• **Input data**
◇ ◇ ◇

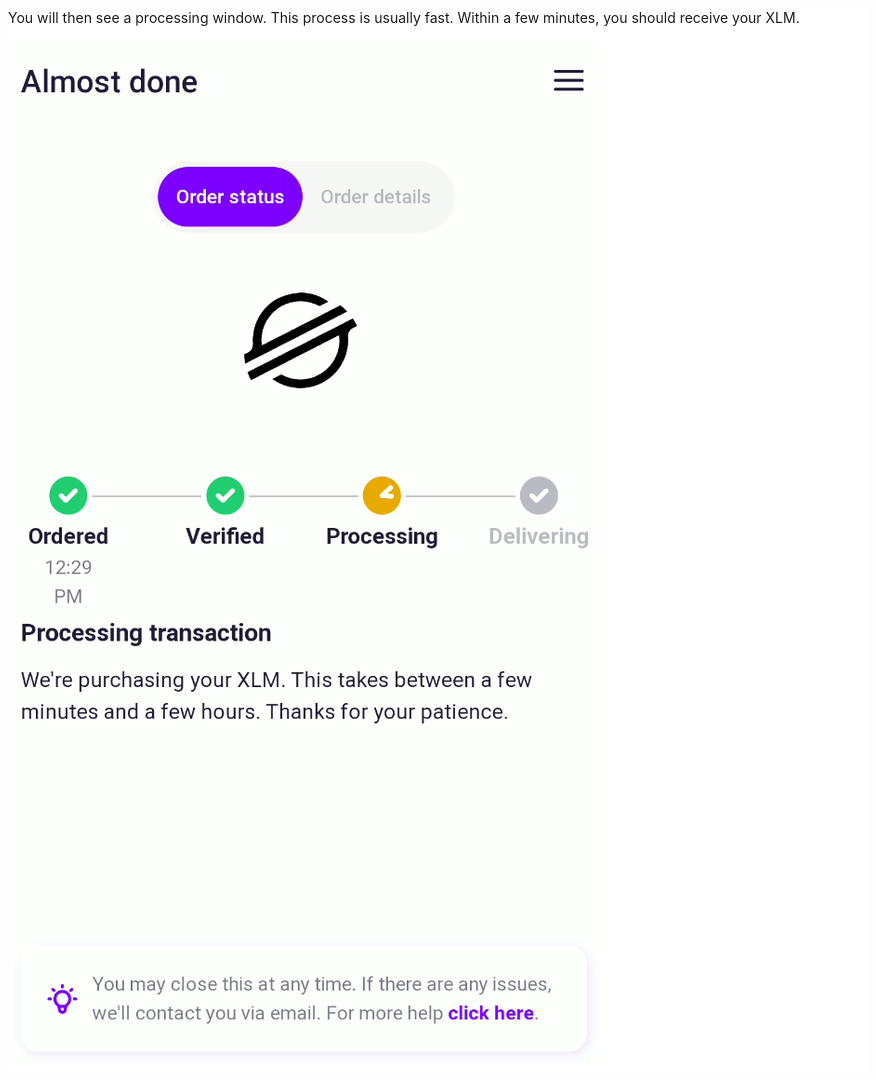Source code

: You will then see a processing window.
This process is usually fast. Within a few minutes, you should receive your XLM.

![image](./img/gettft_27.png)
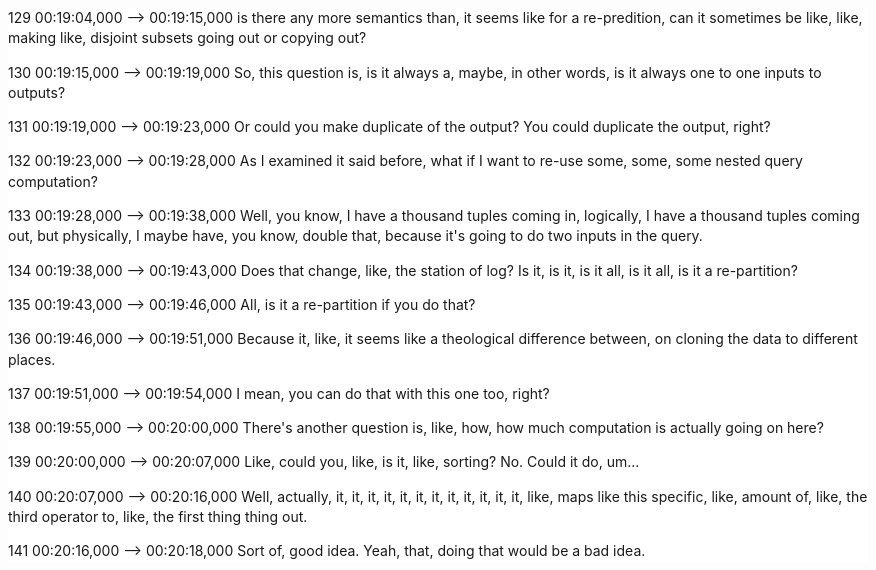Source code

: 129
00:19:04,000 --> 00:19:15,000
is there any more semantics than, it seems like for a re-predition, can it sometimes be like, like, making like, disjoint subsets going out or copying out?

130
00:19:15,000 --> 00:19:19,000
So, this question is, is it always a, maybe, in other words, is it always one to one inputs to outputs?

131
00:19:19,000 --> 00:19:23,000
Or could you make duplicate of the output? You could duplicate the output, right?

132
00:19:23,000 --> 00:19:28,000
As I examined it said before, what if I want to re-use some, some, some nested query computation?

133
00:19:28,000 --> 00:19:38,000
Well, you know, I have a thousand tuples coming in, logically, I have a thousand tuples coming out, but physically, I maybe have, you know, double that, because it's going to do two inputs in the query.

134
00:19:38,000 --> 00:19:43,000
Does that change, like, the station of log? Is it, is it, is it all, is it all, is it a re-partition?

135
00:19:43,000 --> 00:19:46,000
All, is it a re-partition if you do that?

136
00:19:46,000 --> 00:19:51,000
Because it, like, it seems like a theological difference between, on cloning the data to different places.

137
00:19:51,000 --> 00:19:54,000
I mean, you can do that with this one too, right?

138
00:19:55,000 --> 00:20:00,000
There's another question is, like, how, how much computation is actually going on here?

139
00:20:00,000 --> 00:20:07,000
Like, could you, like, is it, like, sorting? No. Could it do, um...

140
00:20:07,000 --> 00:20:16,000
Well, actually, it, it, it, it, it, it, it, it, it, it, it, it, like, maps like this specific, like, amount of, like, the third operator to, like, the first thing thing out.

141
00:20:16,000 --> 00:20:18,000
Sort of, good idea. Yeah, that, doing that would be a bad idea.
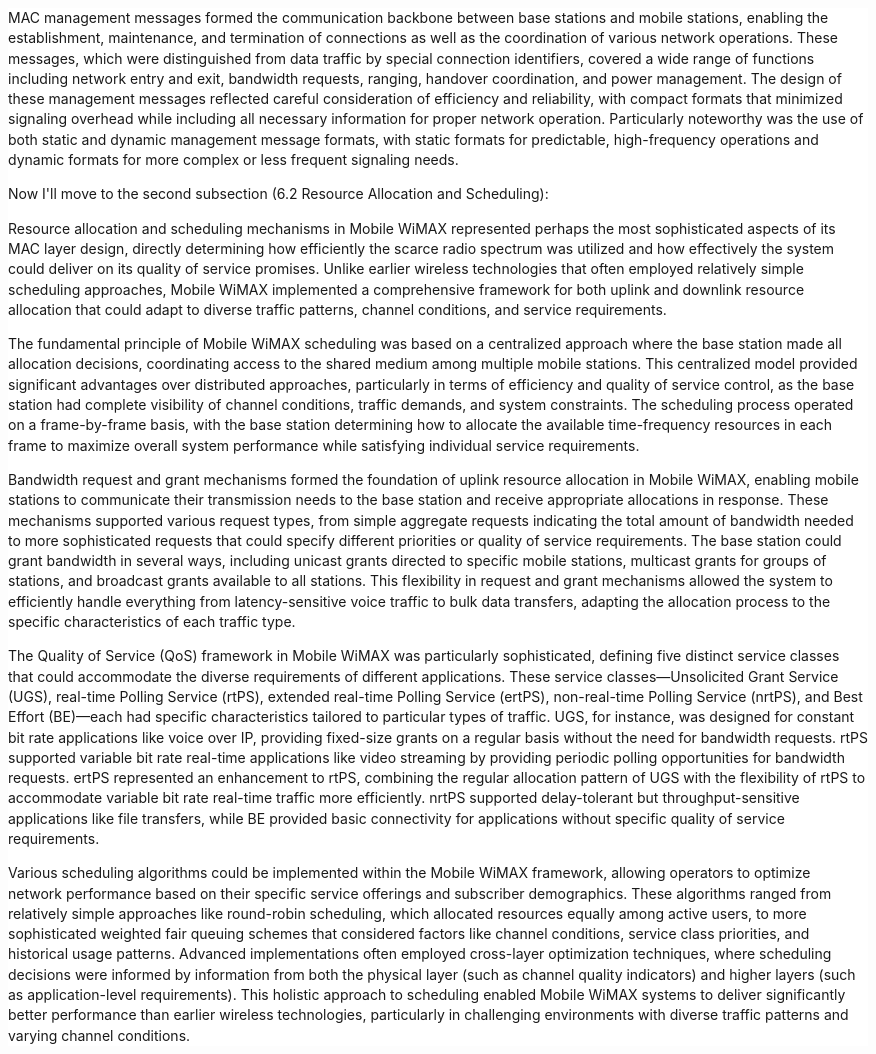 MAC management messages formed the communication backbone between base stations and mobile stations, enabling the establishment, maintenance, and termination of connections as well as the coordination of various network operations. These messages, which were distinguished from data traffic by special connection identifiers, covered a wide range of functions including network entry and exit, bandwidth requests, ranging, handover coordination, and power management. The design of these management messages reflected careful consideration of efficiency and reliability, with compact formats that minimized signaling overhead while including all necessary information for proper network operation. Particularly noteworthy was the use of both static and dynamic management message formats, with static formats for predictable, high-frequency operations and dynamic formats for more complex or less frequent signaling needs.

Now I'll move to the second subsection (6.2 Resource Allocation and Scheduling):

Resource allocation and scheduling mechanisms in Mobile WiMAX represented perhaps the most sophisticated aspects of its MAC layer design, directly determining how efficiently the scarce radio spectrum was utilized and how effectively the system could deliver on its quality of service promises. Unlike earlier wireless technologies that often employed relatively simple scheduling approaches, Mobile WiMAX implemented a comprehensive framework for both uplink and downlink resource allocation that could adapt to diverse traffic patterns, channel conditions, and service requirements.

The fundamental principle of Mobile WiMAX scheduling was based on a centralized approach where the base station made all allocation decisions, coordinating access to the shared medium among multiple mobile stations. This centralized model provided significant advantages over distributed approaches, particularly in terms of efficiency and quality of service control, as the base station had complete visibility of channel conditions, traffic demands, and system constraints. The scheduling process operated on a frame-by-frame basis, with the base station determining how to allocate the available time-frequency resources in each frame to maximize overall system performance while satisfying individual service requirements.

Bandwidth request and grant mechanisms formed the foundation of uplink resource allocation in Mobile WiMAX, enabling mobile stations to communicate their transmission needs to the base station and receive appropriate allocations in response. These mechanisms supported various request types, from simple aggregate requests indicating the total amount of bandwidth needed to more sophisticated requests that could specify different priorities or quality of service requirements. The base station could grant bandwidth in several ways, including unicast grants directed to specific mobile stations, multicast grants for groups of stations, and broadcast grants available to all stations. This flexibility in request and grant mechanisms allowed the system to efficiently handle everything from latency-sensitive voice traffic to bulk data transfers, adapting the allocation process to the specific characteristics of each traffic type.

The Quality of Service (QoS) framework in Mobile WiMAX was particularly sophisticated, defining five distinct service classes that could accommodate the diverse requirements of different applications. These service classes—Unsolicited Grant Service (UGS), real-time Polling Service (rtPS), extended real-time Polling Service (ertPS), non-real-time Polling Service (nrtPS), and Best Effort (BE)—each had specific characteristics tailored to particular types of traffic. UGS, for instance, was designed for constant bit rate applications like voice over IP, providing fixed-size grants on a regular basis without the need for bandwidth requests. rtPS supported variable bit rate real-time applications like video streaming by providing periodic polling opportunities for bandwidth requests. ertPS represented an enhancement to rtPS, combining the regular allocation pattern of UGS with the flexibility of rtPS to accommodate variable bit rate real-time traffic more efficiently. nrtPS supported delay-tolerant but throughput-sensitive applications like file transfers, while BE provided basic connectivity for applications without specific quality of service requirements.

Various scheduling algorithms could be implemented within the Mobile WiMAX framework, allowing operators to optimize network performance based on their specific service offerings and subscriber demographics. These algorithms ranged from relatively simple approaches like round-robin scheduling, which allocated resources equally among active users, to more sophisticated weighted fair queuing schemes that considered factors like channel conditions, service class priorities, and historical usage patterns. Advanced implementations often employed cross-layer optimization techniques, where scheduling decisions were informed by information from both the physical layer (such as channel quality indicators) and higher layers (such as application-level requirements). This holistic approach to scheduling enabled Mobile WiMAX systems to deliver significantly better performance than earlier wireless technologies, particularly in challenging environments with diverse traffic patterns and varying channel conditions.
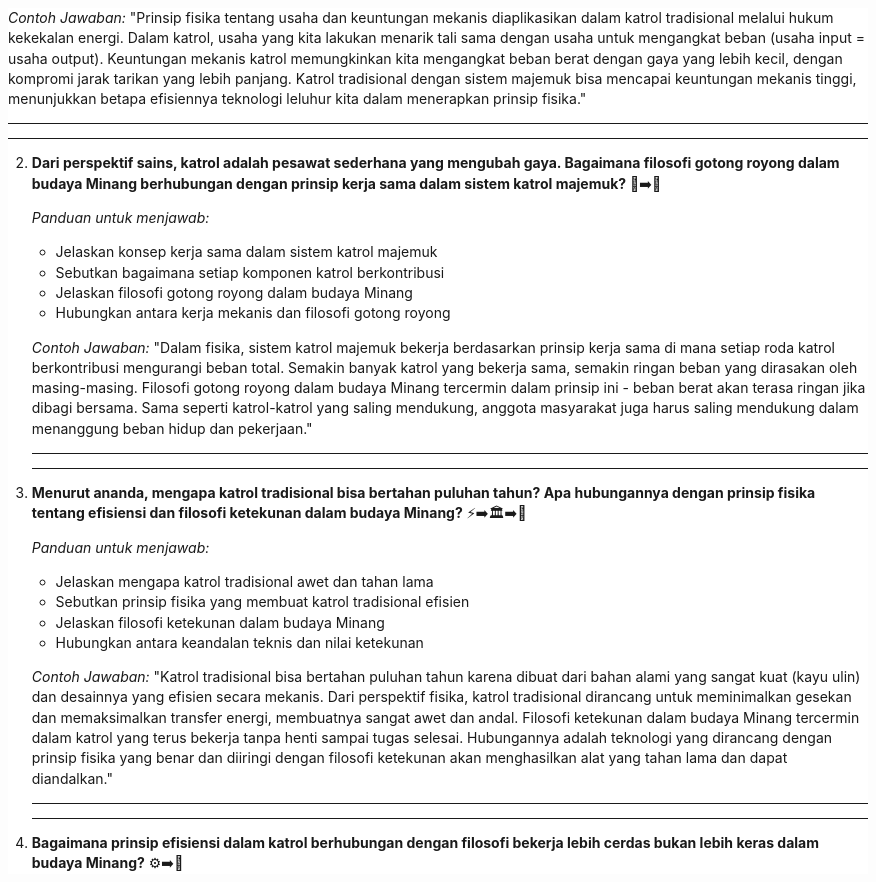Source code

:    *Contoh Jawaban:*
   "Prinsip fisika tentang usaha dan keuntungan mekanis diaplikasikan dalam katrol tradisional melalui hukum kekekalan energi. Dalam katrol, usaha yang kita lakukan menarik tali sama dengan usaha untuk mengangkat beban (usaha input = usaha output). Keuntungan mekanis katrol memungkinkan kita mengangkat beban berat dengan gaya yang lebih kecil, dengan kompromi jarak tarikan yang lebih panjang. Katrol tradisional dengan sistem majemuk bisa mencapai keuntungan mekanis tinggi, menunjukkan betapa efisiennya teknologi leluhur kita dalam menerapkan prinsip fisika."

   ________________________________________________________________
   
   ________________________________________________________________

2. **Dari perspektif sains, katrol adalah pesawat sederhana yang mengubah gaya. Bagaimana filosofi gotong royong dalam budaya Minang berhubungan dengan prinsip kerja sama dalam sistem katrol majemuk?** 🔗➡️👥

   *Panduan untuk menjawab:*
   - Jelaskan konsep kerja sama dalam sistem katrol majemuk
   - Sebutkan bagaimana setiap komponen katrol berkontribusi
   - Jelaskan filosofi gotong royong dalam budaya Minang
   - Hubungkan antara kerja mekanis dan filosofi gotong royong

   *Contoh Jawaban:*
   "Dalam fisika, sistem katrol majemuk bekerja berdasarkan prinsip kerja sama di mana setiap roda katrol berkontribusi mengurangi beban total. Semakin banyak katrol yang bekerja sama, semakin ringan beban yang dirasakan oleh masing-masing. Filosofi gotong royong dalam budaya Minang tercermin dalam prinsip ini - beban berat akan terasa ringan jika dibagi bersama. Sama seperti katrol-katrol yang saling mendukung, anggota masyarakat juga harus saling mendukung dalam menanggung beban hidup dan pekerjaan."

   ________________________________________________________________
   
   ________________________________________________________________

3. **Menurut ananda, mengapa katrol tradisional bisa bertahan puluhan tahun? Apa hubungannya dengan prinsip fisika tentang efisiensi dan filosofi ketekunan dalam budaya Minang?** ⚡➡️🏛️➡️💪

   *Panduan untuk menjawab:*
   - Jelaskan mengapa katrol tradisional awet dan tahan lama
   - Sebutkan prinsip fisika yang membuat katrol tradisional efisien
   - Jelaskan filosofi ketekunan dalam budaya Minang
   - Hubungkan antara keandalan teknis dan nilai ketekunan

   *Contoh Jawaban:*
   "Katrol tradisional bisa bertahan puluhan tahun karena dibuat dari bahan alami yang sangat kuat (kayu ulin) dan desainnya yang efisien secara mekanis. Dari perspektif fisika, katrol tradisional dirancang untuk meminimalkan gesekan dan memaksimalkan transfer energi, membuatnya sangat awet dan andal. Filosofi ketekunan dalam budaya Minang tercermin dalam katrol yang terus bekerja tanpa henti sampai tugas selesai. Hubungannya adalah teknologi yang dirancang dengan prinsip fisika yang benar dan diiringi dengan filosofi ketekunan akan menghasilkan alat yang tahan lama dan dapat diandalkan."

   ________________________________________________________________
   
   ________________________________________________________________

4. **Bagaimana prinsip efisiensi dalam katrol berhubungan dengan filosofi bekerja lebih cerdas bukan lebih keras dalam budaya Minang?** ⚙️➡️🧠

◇ ◇ ◇

• **Directions**
The expected answer is every line above in which the word "maybe" appears.

• **Problem solution**
So, this question is, is it always a, maybe, in other words, is it always one to one inputs to outputs?
Well, you know, I have a thousand tuples coming in, logically, I have a thousand tuples coming out, but physically, I maybe have, you know, double that, because it's going to do two inputs in the query.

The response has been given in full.